Il progetto è stato accolto con favore dalle istituzioni nazionali e comunitarie che ne sostengono finanziariamente gli sforzi economici mediante il Feamp (Fondo europeo affari marittimi e pesca), ed è un valido esempio di collaborazione e di condivisione di buone pratiche nella gestione delle risorse ambientali da parte di due attori economici che di norma operano su contesti differenti: le imprese della pesca sportiva e le imprese della pesca professionale.

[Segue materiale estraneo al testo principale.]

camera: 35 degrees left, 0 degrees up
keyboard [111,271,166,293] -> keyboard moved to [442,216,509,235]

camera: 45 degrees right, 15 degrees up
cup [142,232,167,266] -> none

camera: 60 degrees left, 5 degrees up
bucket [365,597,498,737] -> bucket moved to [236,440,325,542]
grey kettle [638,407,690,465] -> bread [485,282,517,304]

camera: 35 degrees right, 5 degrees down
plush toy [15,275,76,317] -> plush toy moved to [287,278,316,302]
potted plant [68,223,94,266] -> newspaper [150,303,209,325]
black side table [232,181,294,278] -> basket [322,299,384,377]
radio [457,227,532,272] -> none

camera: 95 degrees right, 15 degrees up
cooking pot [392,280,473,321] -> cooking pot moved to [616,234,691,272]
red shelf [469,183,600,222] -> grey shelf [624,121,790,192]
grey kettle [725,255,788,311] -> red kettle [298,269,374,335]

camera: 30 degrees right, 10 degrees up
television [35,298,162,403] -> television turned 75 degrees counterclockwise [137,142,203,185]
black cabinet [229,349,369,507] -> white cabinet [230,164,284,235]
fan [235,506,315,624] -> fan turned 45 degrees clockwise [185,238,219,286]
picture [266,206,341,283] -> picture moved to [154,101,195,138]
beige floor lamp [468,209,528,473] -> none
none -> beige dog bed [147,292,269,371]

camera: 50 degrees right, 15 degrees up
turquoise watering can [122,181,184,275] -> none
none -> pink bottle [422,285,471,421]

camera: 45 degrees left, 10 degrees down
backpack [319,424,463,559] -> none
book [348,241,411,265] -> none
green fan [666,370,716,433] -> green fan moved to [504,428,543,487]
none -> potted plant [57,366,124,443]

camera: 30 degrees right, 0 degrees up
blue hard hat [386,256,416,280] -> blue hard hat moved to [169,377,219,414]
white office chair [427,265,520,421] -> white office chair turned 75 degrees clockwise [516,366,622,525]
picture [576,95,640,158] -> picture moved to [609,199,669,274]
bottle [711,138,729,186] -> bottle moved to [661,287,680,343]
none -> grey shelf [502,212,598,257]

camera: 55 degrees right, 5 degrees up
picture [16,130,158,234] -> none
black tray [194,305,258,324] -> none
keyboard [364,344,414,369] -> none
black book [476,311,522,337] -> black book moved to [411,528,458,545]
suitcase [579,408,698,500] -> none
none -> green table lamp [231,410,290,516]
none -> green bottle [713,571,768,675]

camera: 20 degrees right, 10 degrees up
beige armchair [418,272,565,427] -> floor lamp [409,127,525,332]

“Aver unito i nostri sforzi con quelli delle aziende e dei centri di ricerca della pesca di professione è stata probabilmente la carta vincente per dare avvio all’iniziativa progettuale – aggiunge il presidente della Fipo Ciro Esposito -. La strada è ancora lunga per arrivare ad una conclusione sulle possibilità di allevare tremolina in quantitativi adeguati per le esigenze del mercato, sebbene i primi risultati siano incoraggianti, ma al di là degli scenari ipotetici di nuovi posti di lavoro e di nuove figure imprenditoriali nell’acquacoltura, ciò che ci rende più entusiasti sono gli aspetti di tutela dell’ecosistema marino collegati all’allevamento di questo verme, che è un elemento basilare nella catena alimentare del Mediterraneo. Essere riusciti a riprodurlo artificialmente ci consente infatti, già da oggi, di poter ritenere di ridurne il prelievo nel suo ambiente naturale, attività che viene svolta con modalità impattanti per i nostri mari perché effettuata a mano con l’ausilio di pale, smuovendo energicamente la sabbia e, in diversi casi, danneggiando i delicati equilibri dei fondali del nostro amato Mediterraneo”.